Guidelines on Handling Contests During Lightning or Thunder Disturbances
The NFHS Sports Medicine Advisory Committee (SMAC) convened in March 2018 and revised its “Guidelines on Handling Practices and Contests During Lightning or Thunder Disturbances” (see Appendix H). These revised guidelines provide a model policy for consideration by those responsible or sharing duties for making decisions concerning the suspension and restarting of practices and contests based on the presence of lightning or thunder. Even though large, substantial buildings containing electrical wiring and plumbing are generally considered as safe, there may still be a potential risk of lightning injury in certain situations indoors. Lightning can enter a building through electrical or telephone wiring and plumbing, which makes locker-room shower areas, swimming pools landline telephones, and electrical appliances unsafe during thunderstorms because of the potential contact injury. Even if the building is customarily grounded for electricity, lightning is often fast enough and powerful enough to spread and injure someone before the ground fault interrupters or other systems are triggered to protect the person touching any of these systems. Indoor swimming pools are just as dangerous as outdoor pools because lighting, heating, plumbing, and drains used in indoor pools ultimately connect to materials outside the building that can be used to transmit the lightning energy into the building or pool. If people cannot reach a safer location when thunderstorms are in their area, they should at least avoid the riskiest locations and activities, including elevated places, open areas, tall isolated objects, and being in, on, or at the edge of large bodies of water, including swimming pools, as all of these locations are not lightning safe.

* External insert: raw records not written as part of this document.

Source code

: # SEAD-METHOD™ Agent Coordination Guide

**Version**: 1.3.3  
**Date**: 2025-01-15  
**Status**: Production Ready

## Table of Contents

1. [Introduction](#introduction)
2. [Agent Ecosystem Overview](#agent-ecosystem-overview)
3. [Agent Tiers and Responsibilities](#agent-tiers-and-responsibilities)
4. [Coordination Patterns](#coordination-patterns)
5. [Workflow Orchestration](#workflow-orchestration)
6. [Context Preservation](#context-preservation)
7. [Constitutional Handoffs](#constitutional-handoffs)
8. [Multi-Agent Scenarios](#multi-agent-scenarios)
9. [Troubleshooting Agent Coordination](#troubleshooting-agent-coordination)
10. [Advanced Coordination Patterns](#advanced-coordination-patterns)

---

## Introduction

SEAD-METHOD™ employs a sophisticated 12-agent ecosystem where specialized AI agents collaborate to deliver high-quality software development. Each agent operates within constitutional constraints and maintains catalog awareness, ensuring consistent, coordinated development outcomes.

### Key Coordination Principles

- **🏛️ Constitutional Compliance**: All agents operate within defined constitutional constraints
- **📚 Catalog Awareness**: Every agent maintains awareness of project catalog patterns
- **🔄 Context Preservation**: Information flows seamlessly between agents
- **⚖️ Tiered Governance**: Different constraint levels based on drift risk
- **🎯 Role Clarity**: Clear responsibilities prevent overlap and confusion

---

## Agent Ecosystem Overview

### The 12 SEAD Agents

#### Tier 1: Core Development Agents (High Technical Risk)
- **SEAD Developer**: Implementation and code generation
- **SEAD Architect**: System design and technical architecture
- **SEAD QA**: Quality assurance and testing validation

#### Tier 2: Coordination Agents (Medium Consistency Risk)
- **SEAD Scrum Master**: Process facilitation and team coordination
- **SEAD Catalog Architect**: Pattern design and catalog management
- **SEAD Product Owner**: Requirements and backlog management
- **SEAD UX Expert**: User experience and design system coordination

Remember, the NFHS guidelines state that activities should be suspended at the first sound of thunder or sighting of lightning and should not be resumed until 30 minutes after the last thunder is heard or lightning is seen. Host management should have a plan in place regarding inclement weather that includes assignment of a staff member to monitor local weather conditions, development of an evacuation plan, and development of criteria for suspension and resumption of play. The lightning safety policy should be reviewed annually with all administrators, coaches, officials, and meet personnel. Student-athletes and their parents should be informed of the lightning policy at the start of each sports season. A lightning safety policy is only effective if it is enforced. Everyone should be aware of lightning as a threat, and those who oversee participants, whether they are responsible for health care, are coaches, or meet officials, should be proactive in vacating all student-athletes and spectators to a safer location.